Quant à Omar Bouzouada, directeur général de l’APII, il a déclaré que l’APII est là pour soutenir les porteurs de projets dans toutes les étapes, via la formation, l’accompagnement et la facilitation du contact avec les institutions financières et les banques. L’APII appuie également l’investisseur dans l’étape d’enregistrement et de constitution juridique du projet auprès de tous les services rattachés à l’APII. Selon lui, l’APII pourra également soutenir le promoteur en lui facilitant l’octroi des avantages mais aussi l’hébergement dans l’une des 24 pépinières et l’impliquer dans les programmes d’innovation et d’accompagnement pour pénétrer de nouveaux marchés. Selon lui toujours, l’APII doit rester à la pointe de la technologie et faire bénéficier les investisseurs d’un climat favorable aux affaires via la numérisation des services et la facilitation des procédures. « Il faut aujourd’hui soutenir les jeunes porteurs de projets innovants et encourager la nouvelle génération à prendre la relève devant la hausse du chômage et la dégradation de la croissance dans le pays. On a des compétences en Tic et informatique et il faut en profiter pour utiliser l’intelligence artificielle au service de l’entreprise industrielle et par conséquent répondre aux exigences de la révolution industrielle »., a-t-il encore dit.
Par rapport à la digitalisation, il confirme le fait que la Covid a forcé l’APII à accélérer le processus de digitalisation bien que l’Agence a opté pour le processus de numérisation depuis les années 2000 notamment en ce qui concerne les services aux entreprises et les déclarations de constitution.
Les déclarations d’investissement se font 100% en ligne depuis l’année 2020 et des travaux sont actuellement en cours pour mettre en place une plateforme numérique dédiée à la constitution juridique, a-t-il précisé et d’ajouter « nous sommes dans les dernières étapes et le retard vient du fait que nous travaillons avec plusieurs parties. J’espère qu’avant la fin de l’année 2021 la constitution juridique sera à 100% en ligne pour pouvoir concurrencer les pays qui sont classés premiers en termes du climat des affaires et à être dans le classement mondial de Doing Business sur le climat des affaires » tout en rappelant qu’en 2019, la Tunisie a été classée 63ème en termes de constitution d’entreprises, mais actuellement, elle est 19ème.

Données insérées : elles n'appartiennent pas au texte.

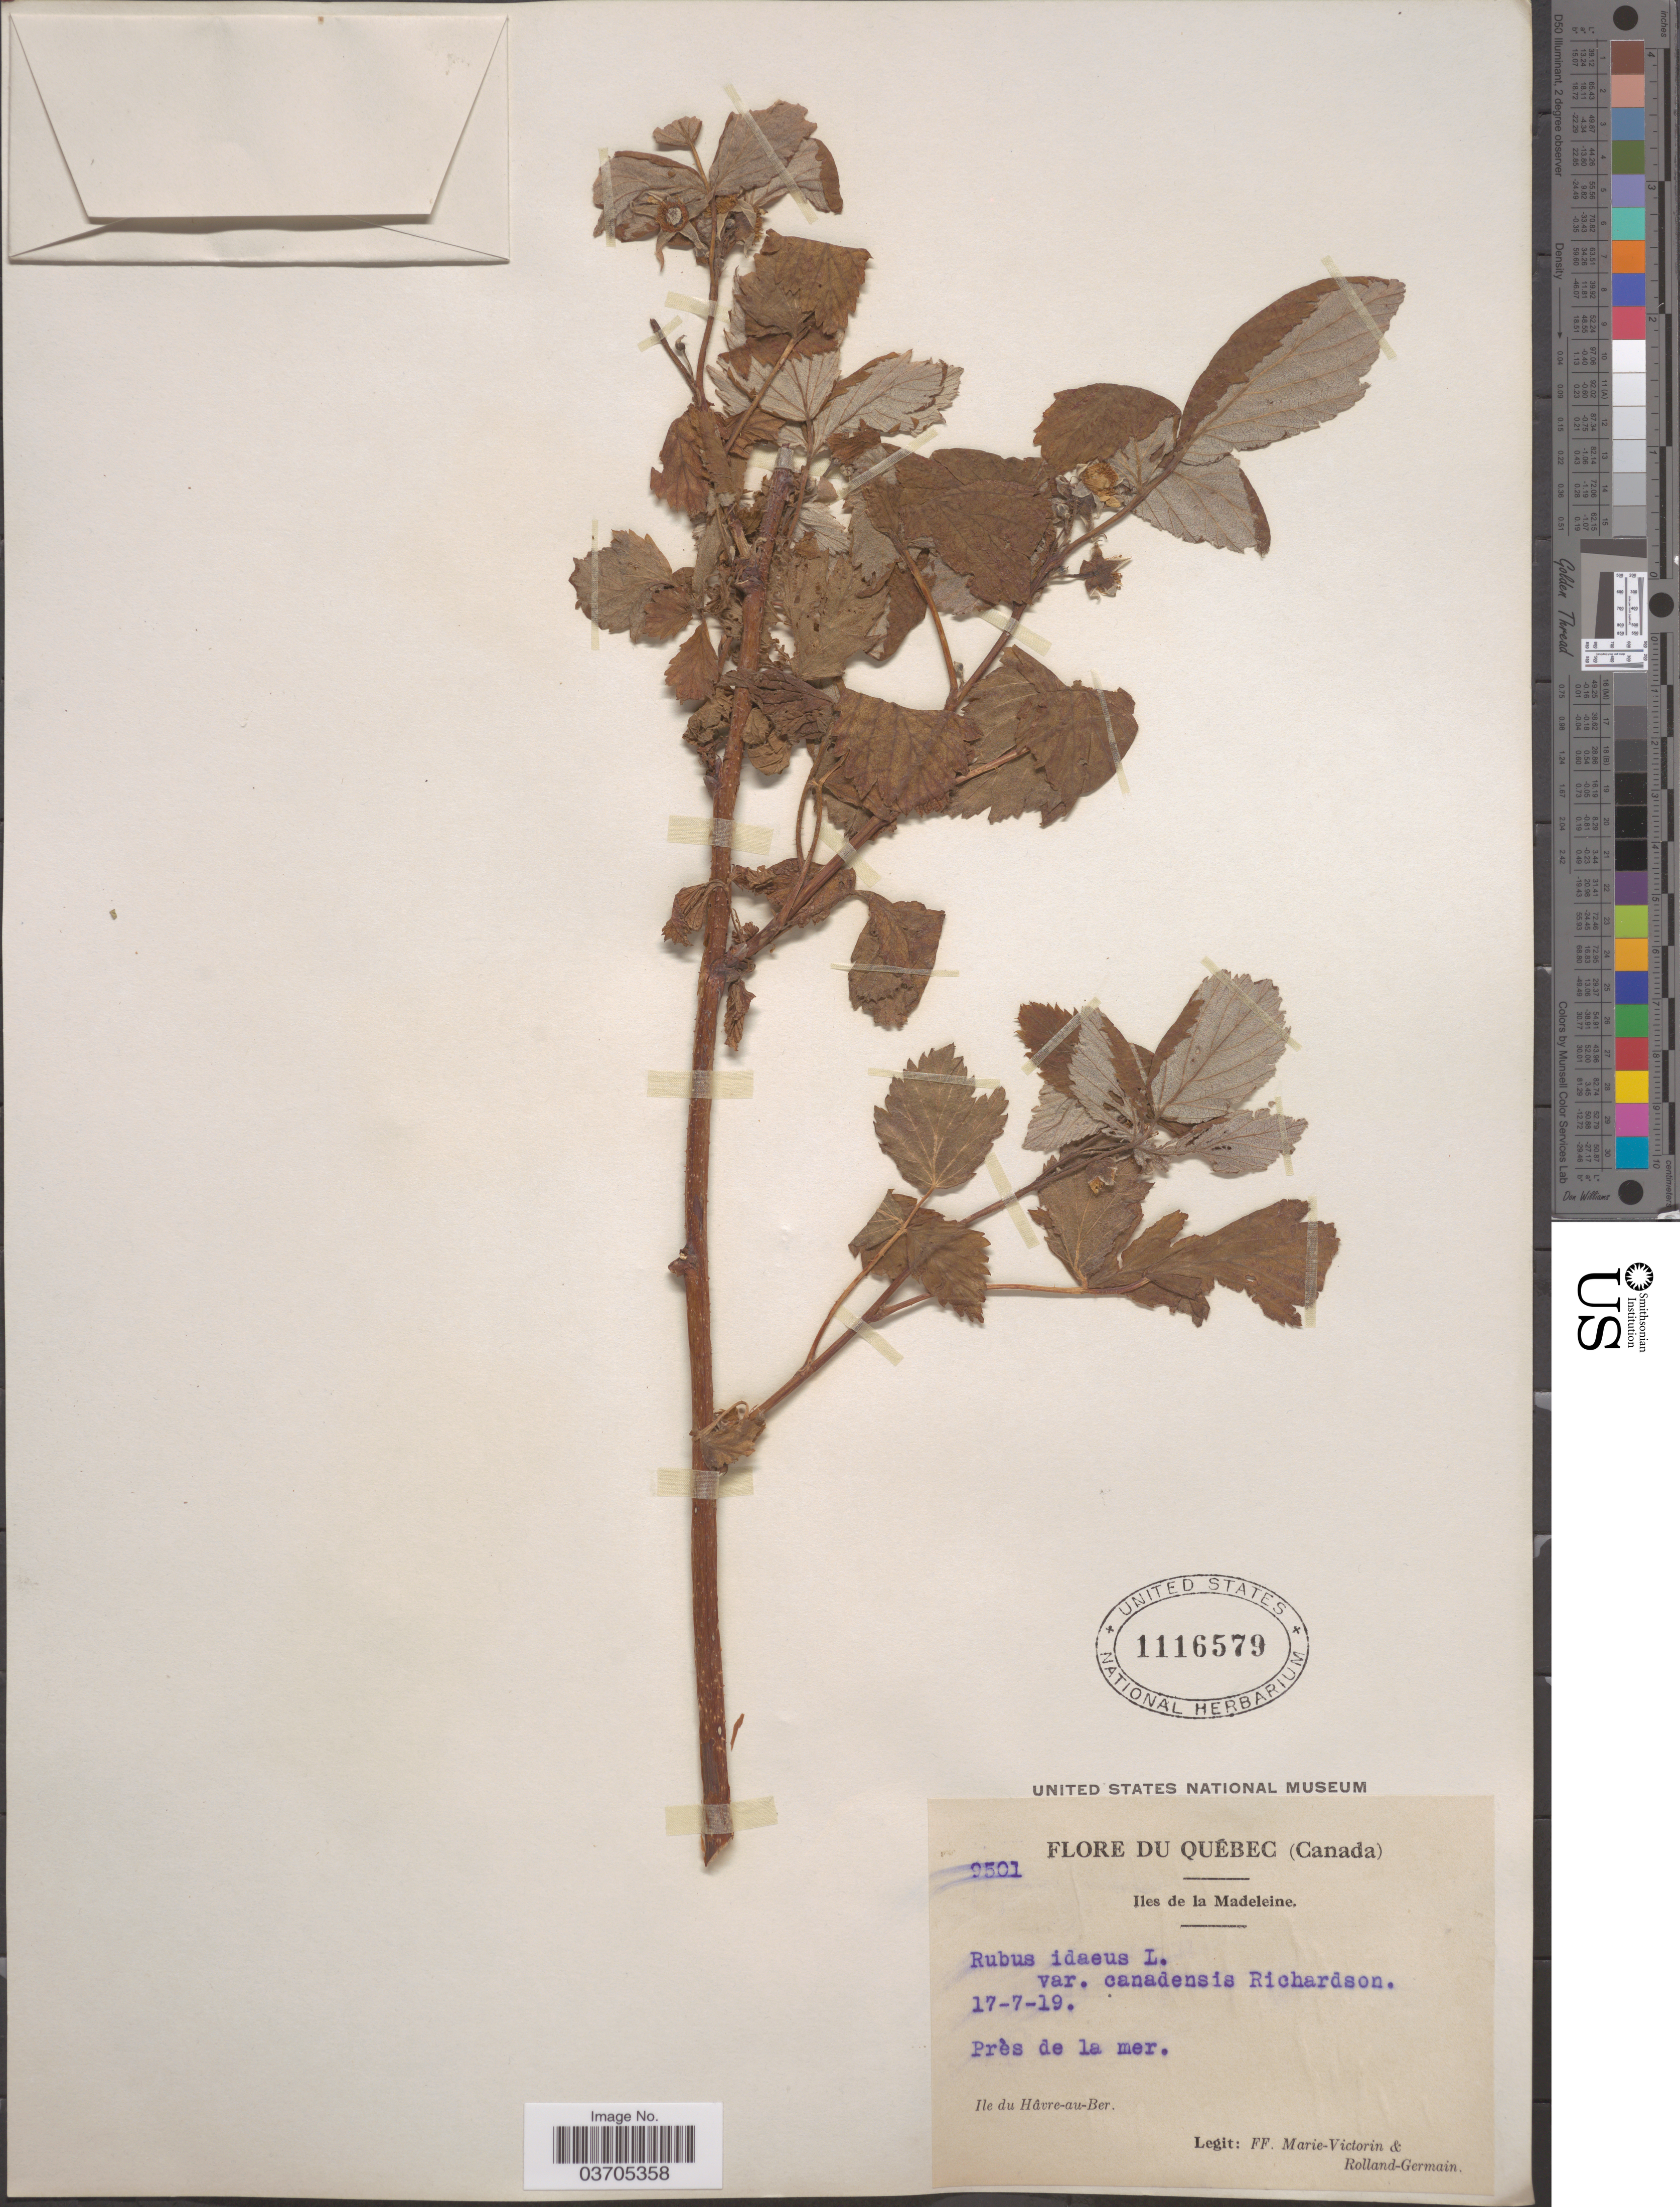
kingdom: Plantae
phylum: Tracheophyta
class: Magnoliopsida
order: Rosales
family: Rosaceae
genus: Rubus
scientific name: Rubus idaeus var. canadensis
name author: Richardson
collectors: F. Marie-Victorin & Rolland-Germain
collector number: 9501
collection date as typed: Transcribed d/m/y: 17/7/19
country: Canada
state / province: Quebec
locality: Iles de la Madeleine. Près de la mer. Ile du Hâvre-au-Ber.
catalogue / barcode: US 1116579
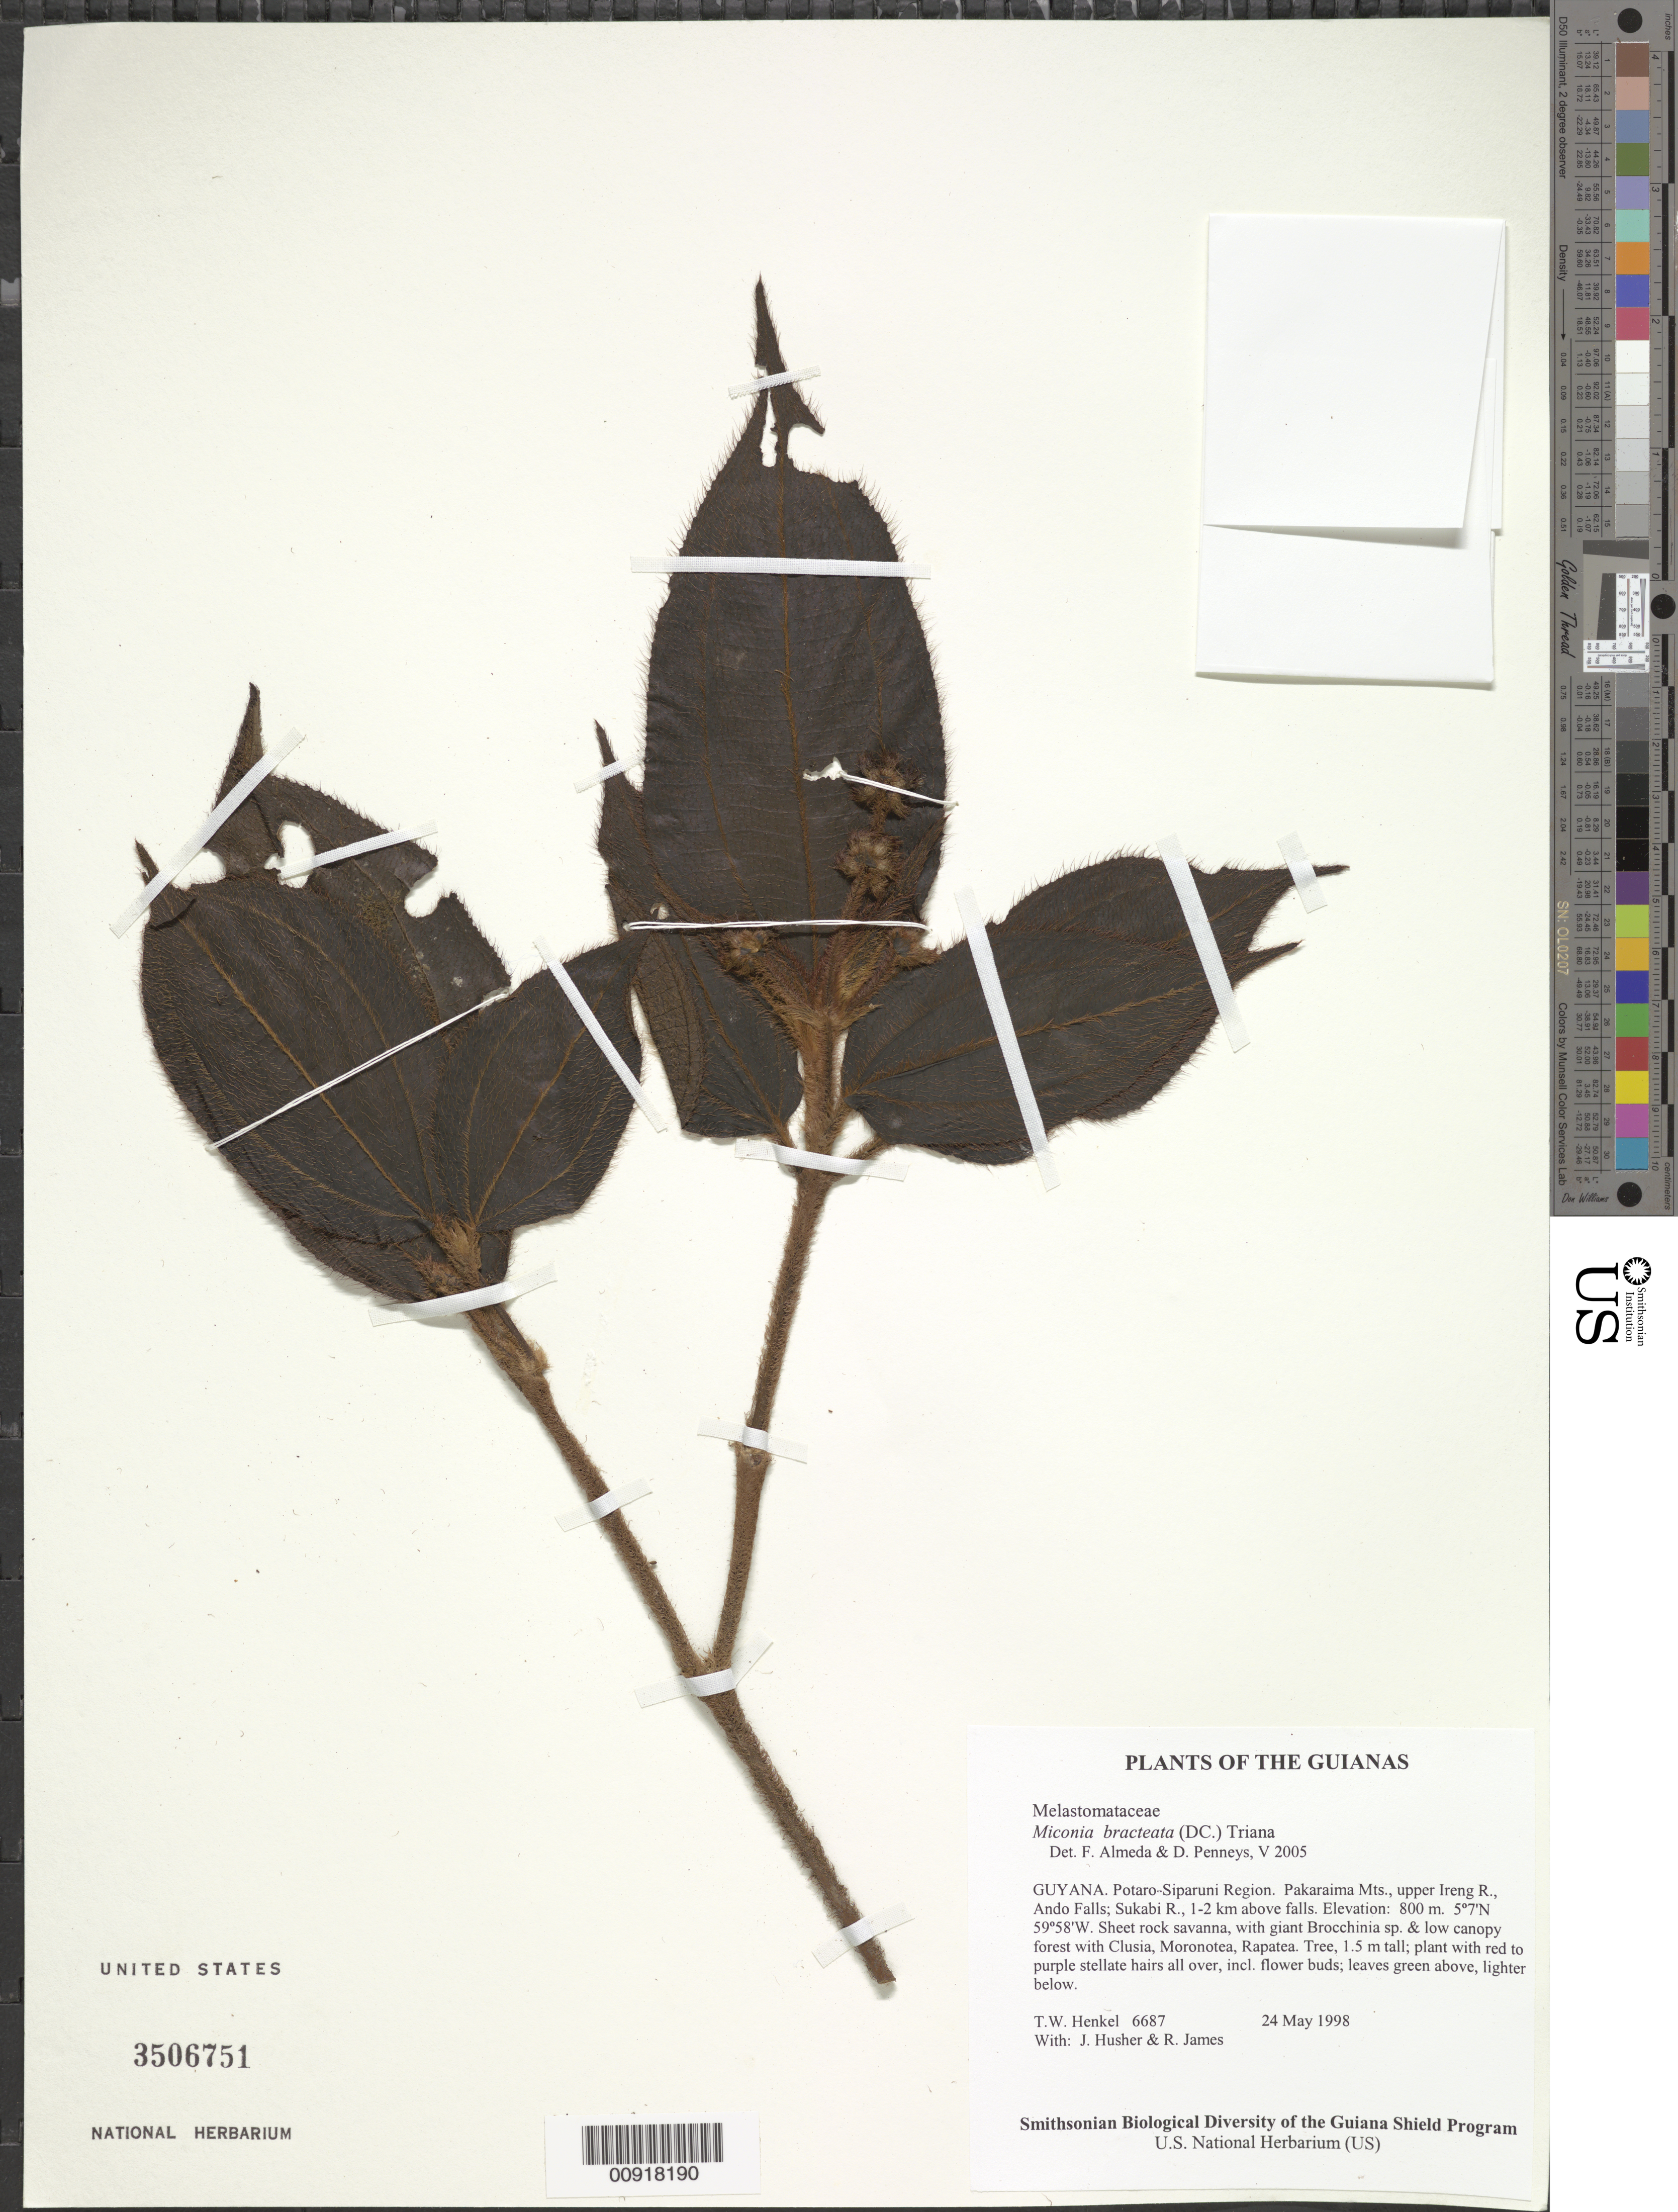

Par rapport au flux d’investissement, Omar Bouzouada a affirmé que l’année 2020 a été clôturée avec une hausse de 15% des intentions d’investissement mais le taux de réalisation est en stagnation par rapport aux trois dernières années. Cela signifie, selon ses dires, que les investisseurs font toujours confiance dans le climat des affaires en Tunisie mais le problème est qu’on n’a pas pu évoluer comme il faut par exemple par rapport à la digitalisation. « Il faut agir concrètement et rapidement car la Tunisie demeure une destination attractive pour les IDE mais il faut donner des avantages et faciliter les procédures et les mécanismes de financement », dixit Bouzouada.